» **TASK DATA**
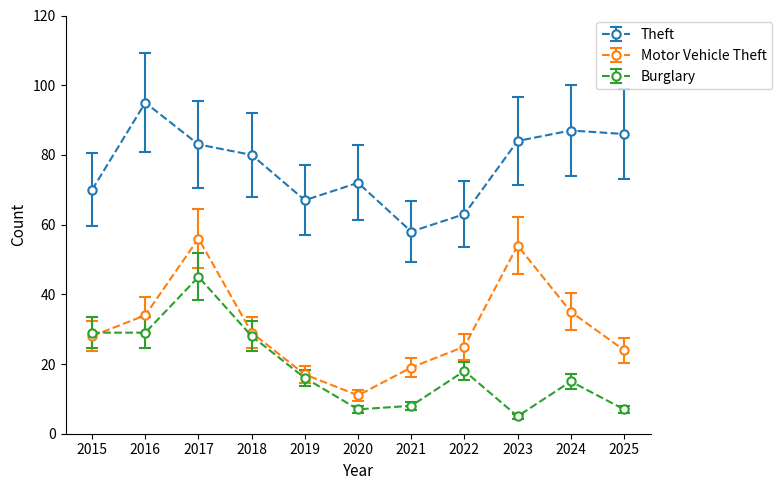

True or false: Motor Vehicle Theft has more than 2 points higher than both neighbors.

False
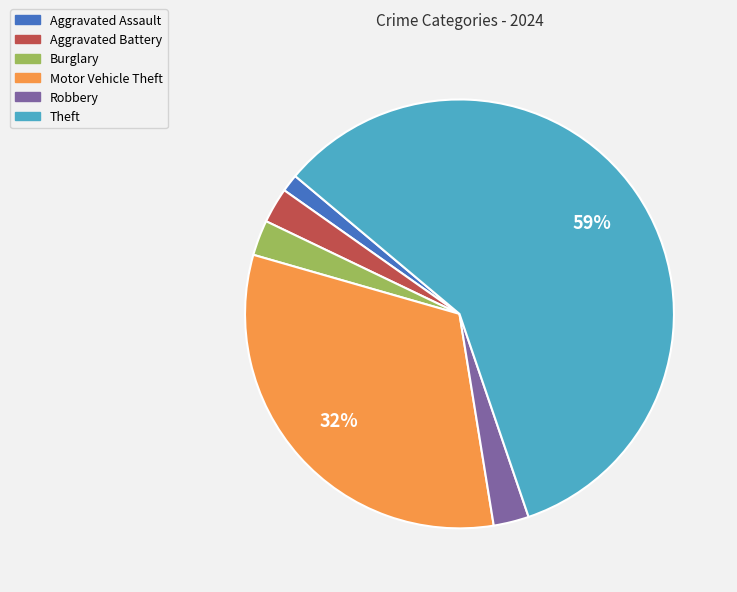

To the nearest percent, what portion does Aggravated Battery represent?

3%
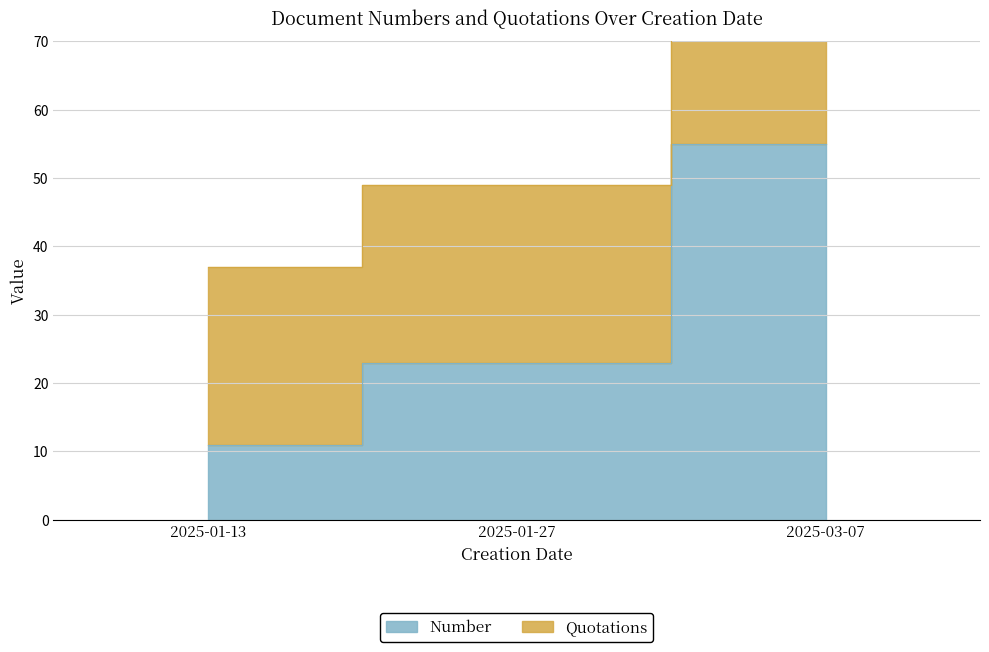

What value does the data have at 2025-01-27?

23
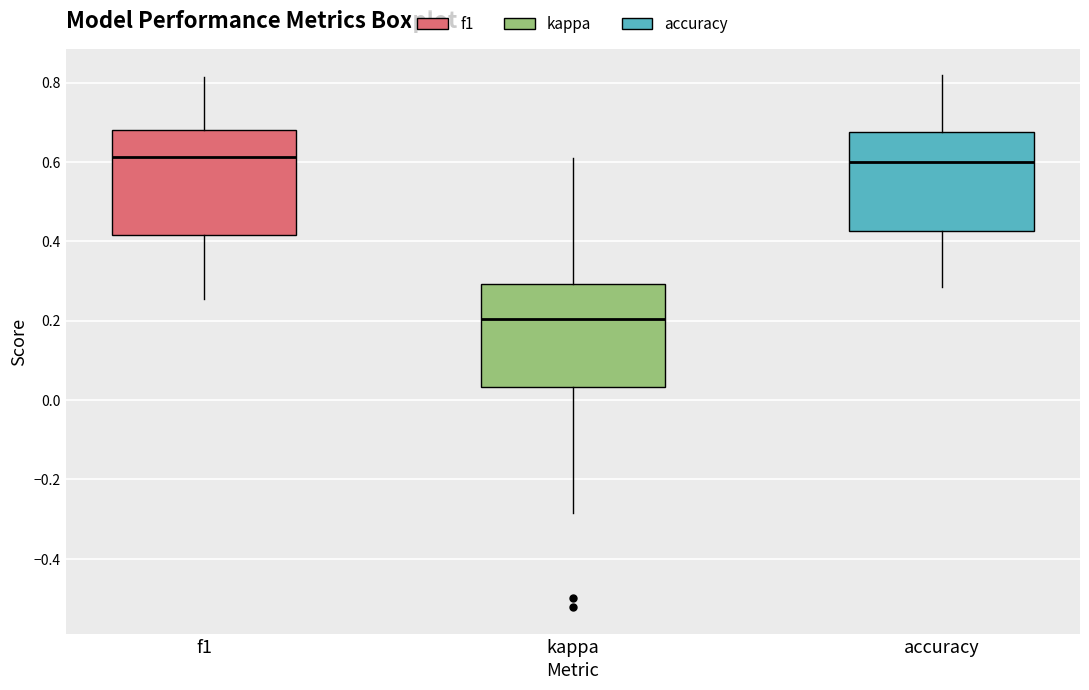

Reading left to right, read every box against the y-axis: the position of its median line, the range the box covers, and the ends of its whiskers. The values are not printed on the chart, so give them approximately, as read against the axis.

f1: median 0.62, box 0.42 to 0.68, whiskers 0.26 to 0.82
kappa: median 0.20, box 0.04 to 0.30, whiskers -0.28 to 0.62
accuracy: median 0.60, box 0.42 to 0.68, whiskers 0.28 to 0.82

» **REQUEST**
Give every line of the records above as a JSON list of strings, one string per line, with blank lines omitted. Leave the pictures out of the list.

» **EXERCISE RESPONSE**
[
  "True or false: Motor Vehicle Theft has more than 2 points higher than both neighbors.",
  "False",
  "To the nearest percent, what portion does Aggravated Battery represent?",
  "3%",
  "What value does the data have at 2025-01-27?",
  "23",
  "Reading left to right, read every box against the y-axis: the position of its median line, the range the box covers, and the ends of its whiskers. The values are not printed on the chart, so give them approximately, as read against the axis.",
  "f1: median 0.62, box 0.42 to 0.68, whiskers 0.26 to 0.82",
  "kappa: median 0.20, box 0.04 to 0.30, whiskers -0.28 to 0.62",
  "accuracy: median 0.60, box 0.42 to 0.68, whiskers 0.28 to 0.82"
]